**EXERCISE OBJECTIVE:**
Reproduce the records. Keep every word exact and include no images.

**INFORMATION:**

▼

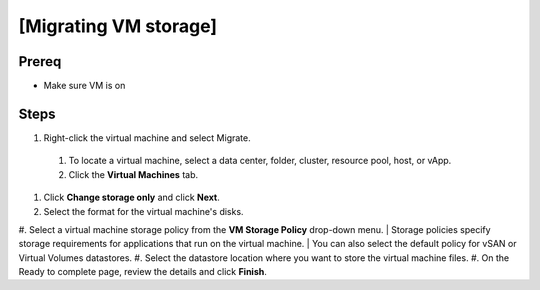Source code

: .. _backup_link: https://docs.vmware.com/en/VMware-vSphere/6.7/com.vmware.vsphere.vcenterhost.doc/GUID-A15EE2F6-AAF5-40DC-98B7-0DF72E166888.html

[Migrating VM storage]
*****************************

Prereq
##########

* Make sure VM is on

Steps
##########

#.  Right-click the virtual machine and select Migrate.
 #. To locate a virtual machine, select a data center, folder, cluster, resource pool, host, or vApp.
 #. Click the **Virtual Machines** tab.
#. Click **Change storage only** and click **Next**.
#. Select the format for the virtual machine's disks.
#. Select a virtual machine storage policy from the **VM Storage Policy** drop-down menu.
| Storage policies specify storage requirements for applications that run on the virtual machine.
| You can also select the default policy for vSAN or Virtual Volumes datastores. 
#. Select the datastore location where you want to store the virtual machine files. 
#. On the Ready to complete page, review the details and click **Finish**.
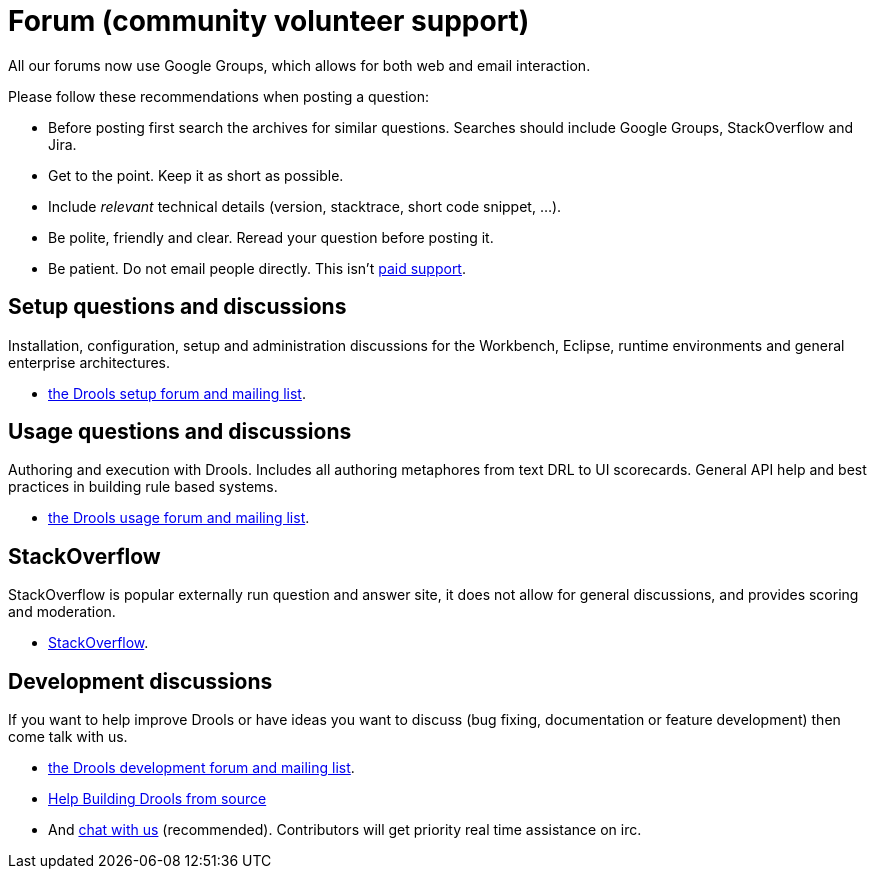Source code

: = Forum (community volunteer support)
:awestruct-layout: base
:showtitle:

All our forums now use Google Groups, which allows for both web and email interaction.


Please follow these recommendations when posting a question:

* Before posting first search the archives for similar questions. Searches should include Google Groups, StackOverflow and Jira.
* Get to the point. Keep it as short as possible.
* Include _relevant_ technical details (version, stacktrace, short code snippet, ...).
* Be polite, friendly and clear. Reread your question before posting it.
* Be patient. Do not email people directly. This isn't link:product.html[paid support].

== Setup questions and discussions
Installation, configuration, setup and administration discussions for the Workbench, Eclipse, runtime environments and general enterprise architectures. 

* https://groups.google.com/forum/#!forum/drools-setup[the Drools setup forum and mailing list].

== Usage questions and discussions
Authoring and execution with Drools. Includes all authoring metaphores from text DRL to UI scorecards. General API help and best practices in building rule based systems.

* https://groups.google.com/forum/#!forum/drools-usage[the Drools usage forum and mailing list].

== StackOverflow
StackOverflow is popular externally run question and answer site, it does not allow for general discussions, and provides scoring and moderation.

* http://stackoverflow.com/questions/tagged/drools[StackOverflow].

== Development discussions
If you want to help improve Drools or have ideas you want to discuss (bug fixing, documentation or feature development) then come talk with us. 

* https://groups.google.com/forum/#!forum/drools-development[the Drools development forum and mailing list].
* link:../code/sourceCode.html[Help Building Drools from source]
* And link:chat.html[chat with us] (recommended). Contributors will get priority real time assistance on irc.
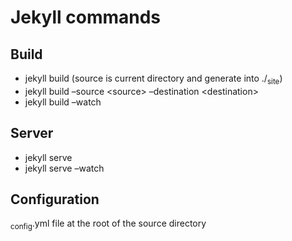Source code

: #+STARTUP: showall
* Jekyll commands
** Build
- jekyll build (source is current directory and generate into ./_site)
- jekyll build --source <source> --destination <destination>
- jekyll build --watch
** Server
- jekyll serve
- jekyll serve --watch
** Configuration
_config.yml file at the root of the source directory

▲

**REPLY TO THE EXERCISE:**
Source code

: .. _backup_link: https://docs.vmware.com/en/VMware-vSphere/6.7/com.vmware.vsphere.vcenterhost.doc/GUID-A15EE2F6-AAF5-40DC-98B7-0DF72E166888.html

[Migrating VM storage]
*****************************

Prereq
##########

* Make sure VM is on

Steps
##########

#.  Right-click the virtual machine and select Migrate.
 #. To locate a virtual machine, select a data center, folder, cluster, resource pool, host, or vApp.
 #. Click the **Virtual Machines** tab.
#. Click **Change storage only** and click **Next**.
#. Select the format for the virtual machine's disks.
#. Select a virtual machine storage policy from the **VM Storage Policy** drop-down menu.
| Storage policies specify storage requirements for applications that run on the virtual machine.
| You can also select the default policy for vSAN or Virtual Volumes datastores. 
#. Select the datastore location where you want to store the virtual machine files. 
#. On the Ready to complete page, review the details and click **Finish**.
Source code

: = Forum (community volunteer support)
:awestruct-layout: base
:showtitle:

All our forums now use Google Groups, which allows for both web and email interaction.


Please follow these recommendations when posting a question:

* Before posting first search the archives for similar questions. Searches should include Google Groups, StackOverflow and Jira.
* Get to the point. Keep it as short as possible.
* Include _relevant_ technical details (version, stacktrace, short code snippet, ...).
* Be polite, friendly and clear. Reread your question before posting it.
* Be patient. Do not email people directly. This isn't link:product.html[paid support].

== Setup questions and discussions
Installation, configuration, setup and administration discussions for the Workbench, Eclipse, runtime environments and general enterprise architectures. 

* https://groups.google.com/forum/#!forum/drools-setup[the Drools setup forum and mailing list].

== Usage questions and discussions
Authoring and execution with Drools. Includes all authoring metaphores from text DRL to UI scorecards. General API help and best practices in building rule based systems.

* https://groups.google.com/forum/#!forum/drools-usage[the Drools usage forum and mailing list].

== StackOverflow
StackOverflow is popular externally run question and answer site, it does not allow for general discussions, and provides scoring and moderation.

* http://stackoverflow.com/questions/tagged/drools[StackOverflow].

== Development discussions
If you want to help improve Drools or have ideas you want to discuss (bug fixing, documentation or feature development) then come talk with us. 

* https://groups.google.com/forum/#!forum/drools-development[the Drools development forum and mailing list].
* link:../code/sourceCode.html[Help Building Drools from source]
* And link:chat.html[chat with us] (recommended). Contributors will get priority real time assistance on irc.
Source code

: #+STARTUP: showall
* Jekyll commands
** Build
- jekyll build (source is current directory and generate into ./_site)
- jekyll build --source <source> --destination <destination>
- jekyll build --watch
** Server
- jekyll serve
- jekyll serve --watch
** Configuration
_config.yml file at the root of the source directory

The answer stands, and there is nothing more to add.